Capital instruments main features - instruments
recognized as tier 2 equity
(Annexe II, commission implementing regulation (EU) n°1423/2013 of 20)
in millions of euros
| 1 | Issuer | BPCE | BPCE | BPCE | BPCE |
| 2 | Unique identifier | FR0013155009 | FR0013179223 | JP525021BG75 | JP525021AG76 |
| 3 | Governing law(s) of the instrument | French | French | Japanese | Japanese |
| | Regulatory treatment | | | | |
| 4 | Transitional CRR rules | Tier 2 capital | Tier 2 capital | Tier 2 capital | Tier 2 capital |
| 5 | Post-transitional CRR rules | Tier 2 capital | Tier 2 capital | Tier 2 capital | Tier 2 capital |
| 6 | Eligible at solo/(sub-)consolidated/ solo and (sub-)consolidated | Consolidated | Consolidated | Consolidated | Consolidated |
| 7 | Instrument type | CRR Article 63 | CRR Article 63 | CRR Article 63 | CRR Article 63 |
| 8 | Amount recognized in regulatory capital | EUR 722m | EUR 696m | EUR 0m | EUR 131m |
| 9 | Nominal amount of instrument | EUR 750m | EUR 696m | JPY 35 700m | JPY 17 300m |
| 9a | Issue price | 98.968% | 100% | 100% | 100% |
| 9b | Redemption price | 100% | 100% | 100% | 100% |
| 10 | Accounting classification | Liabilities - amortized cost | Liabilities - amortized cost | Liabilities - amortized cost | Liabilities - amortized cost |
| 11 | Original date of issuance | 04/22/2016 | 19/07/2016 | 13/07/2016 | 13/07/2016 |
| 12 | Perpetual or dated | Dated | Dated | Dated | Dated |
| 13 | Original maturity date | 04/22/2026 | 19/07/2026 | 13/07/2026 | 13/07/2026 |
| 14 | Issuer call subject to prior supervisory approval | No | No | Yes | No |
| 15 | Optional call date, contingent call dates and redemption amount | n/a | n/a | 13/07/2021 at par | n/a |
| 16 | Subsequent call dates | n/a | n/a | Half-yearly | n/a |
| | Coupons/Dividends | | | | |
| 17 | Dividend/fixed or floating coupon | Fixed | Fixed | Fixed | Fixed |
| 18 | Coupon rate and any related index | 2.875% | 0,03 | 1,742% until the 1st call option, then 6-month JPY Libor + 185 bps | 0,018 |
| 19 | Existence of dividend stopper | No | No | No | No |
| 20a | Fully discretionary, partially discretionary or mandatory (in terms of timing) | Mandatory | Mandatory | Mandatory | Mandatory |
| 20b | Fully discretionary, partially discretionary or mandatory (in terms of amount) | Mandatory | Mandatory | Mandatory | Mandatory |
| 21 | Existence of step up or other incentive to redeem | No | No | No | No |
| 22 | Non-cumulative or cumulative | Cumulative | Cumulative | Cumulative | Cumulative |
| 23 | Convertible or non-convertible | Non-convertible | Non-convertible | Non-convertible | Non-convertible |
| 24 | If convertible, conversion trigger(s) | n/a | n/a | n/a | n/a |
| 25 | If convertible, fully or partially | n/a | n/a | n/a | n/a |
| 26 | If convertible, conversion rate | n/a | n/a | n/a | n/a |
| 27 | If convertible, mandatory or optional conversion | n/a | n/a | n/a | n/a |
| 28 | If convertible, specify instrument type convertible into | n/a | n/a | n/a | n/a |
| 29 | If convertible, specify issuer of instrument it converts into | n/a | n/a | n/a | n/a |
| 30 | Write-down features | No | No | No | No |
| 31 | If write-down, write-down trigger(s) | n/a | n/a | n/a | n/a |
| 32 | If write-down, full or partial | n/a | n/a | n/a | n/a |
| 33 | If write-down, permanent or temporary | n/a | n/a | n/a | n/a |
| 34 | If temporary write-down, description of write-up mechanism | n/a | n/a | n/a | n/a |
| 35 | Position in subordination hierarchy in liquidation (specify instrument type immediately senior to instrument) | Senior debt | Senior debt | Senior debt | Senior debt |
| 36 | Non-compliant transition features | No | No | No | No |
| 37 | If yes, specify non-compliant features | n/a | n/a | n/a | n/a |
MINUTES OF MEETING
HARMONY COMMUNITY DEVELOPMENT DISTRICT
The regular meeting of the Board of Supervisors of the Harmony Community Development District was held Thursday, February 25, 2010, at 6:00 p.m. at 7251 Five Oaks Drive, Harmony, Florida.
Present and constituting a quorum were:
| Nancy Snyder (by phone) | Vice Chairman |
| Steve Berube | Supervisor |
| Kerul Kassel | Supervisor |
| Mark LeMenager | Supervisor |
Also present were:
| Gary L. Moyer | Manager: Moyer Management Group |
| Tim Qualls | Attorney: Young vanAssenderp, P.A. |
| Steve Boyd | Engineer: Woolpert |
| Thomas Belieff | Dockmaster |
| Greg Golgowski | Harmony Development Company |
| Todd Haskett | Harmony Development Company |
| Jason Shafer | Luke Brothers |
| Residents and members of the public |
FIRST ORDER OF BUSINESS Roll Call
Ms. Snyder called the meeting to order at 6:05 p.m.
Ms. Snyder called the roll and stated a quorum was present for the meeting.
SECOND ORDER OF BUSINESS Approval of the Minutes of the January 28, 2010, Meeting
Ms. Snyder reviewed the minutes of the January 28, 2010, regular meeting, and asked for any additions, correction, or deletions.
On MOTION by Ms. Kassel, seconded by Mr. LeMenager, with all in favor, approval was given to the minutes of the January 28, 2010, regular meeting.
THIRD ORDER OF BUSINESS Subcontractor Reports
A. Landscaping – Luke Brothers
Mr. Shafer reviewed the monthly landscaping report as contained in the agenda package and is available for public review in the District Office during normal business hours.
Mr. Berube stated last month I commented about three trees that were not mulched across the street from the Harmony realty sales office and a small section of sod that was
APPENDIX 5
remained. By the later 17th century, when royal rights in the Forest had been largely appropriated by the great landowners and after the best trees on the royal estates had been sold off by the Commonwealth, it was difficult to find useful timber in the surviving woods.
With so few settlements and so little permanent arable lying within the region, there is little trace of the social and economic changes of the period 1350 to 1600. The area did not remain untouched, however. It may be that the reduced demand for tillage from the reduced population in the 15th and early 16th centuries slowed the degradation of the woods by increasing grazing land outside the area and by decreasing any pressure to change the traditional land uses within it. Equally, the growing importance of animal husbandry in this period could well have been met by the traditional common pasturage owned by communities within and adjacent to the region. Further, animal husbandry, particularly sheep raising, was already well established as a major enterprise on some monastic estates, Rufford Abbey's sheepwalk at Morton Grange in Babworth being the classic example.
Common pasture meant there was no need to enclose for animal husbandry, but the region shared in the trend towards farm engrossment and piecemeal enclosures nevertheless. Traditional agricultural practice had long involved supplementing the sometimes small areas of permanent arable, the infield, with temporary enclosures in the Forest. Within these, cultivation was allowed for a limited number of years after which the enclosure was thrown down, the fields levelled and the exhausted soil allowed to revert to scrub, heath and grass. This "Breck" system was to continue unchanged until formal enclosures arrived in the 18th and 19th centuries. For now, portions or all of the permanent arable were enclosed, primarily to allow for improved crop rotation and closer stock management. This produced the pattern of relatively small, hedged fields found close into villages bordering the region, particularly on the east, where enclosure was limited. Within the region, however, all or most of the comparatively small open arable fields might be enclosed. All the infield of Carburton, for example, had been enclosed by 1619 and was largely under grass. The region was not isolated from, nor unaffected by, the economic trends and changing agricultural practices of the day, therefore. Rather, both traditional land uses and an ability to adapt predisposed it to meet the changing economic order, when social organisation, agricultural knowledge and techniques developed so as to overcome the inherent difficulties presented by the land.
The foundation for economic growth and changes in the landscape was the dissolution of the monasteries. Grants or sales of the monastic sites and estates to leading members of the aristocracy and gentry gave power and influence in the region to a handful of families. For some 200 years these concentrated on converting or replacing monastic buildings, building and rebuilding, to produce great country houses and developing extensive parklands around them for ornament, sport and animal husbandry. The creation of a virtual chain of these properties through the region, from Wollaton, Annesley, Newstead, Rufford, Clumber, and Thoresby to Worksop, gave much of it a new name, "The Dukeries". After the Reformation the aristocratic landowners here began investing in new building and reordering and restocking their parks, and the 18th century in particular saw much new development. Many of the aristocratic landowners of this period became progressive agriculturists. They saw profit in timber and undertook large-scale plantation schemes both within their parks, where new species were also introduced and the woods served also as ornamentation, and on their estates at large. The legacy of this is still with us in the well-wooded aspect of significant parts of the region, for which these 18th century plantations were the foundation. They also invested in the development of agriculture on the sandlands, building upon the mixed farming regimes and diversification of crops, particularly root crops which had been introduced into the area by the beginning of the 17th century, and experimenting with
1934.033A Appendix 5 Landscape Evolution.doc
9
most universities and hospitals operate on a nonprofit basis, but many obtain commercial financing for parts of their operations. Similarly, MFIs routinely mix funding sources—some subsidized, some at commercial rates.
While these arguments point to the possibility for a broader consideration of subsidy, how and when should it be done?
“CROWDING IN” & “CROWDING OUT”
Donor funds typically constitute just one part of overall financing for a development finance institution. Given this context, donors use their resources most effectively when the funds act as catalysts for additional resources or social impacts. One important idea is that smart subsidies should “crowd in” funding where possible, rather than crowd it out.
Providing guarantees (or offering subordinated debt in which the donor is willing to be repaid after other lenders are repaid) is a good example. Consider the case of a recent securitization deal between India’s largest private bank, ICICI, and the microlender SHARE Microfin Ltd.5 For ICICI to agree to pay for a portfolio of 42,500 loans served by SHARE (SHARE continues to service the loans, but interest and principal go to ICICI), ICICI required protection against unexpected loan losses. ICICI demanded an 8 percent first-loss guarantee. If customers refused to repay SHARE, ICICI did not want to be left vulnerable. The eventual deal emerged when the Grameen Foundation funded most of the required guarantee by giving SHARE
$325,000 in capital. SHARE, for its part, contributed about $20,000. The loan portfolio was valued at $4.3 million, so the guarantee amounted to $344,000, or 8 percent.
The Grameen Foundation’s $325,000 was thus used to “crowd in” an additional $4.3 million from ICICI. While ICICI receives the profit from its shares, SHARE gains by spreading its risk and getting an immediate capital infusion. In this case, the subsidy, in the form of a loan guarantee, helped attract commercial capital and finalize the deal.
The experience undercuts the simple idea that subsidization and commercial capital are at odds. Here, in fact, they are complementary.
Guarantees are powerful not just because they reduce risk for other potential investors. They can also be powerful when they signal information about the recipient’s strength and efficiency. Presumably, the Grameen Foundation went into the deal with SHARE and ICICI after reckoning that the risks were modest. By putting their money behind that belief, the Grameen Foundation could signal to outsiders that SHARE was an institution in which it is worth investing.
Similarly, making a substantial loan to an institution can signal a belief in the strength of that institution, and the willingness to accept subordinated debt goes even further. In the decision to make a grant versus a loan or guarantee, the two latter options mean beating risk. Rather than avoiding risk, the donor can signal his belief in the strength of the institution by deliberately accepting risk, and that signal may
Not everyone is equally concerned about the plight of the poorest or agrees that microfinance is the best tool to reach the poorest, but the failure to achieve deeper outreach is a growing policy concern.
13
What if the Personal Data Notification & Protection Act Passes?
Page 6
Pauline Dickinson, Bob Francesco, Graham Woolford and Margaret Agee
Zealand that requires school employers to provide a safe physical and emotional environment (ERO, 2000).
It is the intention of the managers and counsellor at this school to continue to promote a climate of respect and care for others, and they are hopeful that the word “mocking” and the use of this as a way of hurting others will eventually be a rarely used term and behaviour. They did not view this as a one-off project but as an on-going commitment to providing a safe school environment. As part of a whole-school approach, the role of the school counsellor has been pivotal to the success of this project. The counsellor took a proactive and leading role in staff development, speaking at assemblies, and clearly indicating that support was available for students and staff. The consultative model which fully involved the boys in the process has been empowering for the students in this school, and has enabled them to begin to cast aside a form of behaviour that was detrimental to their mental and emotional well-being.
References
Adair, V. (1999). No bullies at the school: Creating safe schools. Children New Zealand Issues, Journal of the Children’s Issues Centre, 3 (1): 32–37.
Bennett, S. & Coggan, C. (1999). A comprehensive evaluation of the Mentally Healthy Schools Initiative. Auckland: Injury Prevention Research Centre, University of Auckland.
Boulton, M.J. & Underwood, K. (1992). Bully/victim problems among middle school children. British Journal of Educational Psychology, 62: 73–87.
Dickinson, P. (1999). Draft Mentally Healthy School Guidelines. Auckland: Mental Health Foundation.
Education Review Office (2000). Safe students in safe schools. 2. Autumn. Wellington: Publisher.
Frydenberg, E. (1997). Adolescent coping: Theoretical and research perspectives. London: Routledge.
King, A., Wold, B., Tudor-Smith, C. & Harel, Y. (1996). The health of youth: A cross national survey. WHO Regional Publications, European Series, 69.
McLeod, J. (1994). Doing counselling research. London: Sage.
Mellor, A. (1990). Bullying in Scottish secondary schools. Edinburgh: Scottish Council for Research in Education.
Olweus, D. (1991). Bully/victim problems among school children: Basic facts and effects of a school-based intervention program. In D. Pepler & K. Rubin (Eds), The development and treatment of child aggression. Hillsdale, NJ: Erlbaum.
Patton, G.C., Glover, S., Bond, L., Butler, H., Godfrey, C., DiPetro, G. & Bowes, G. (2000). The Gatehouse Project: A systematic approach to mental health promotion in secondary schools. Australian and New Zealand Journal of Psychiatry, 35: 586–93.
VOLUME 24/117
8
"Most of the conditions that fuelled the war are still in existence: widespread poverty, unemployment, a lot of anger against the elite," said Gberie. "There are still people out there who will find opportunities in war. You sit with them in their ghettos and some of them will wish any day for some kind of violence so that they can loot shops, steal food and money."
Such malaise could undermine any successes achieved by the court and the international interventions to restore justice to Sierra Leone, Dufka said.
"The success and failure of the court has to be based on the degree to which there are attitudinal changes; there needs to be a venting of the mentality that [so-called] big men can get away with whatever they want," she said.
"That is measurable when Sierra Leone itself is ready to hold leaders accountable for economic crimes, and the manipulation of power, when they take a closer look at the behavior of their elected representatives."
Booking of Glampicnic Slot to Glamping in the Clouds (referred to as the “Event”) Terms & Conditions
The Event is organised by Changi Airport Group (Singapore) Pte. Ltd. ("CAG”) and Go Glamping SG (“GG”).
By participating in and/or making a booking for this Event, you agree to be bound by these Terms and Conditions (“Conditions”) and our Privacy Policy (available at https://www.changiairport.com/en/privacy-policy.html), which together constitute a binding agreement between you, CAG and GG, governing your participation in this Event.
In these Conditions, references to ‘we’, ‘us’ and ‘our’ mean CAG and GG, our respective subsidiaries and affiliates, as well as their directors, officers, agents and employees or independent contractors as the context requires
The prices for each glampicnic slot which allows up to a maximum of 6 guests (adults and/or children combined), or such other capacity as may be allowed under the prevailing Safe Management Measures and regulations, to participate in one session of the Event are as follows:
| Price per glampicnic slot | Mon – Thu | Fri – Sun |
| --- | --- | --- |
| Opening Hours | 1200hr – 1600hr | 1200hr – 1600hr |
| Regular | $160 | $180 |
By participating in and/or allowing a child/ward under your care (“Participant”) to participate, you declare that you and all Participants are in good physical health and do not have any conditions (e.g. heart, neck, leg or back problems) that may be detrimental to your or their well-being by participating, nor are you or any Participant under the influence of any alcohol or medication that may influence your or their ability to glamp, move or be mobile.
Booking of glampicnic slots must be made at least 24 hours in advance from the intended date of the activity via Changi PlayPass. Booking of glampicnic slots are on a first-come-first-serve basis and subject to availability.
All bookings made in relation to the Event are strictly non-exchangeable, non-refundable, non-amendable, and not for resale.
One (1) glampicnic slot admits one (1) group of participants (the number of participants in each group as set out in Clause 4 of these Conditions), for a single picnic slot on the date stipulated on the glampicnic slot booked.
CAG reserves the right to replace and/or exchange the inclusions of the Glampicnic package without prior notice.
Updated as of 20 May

▶ _TASK DESCRIPTION_: Give only the lines from the one holding "SECOND ORDER OF" through the one holding "On MOTION by", each restated exactly as it appears above.

▶ _RESPONSE TO THIS TASK_:
SECOND ORDER OF BUSINESS Approval of the Minutes of the January 28, 2010, Meeting
Ms. Snyder reviewed the minutes of the January 28, 2010, regular meeting, and asked for any additions, correction, or deletions.
On MOTION by Ms. Kassel, seconded by Mr. LeMenager, with all in favor, approval was given to the minutes of the January 28, 2010, regular meeting.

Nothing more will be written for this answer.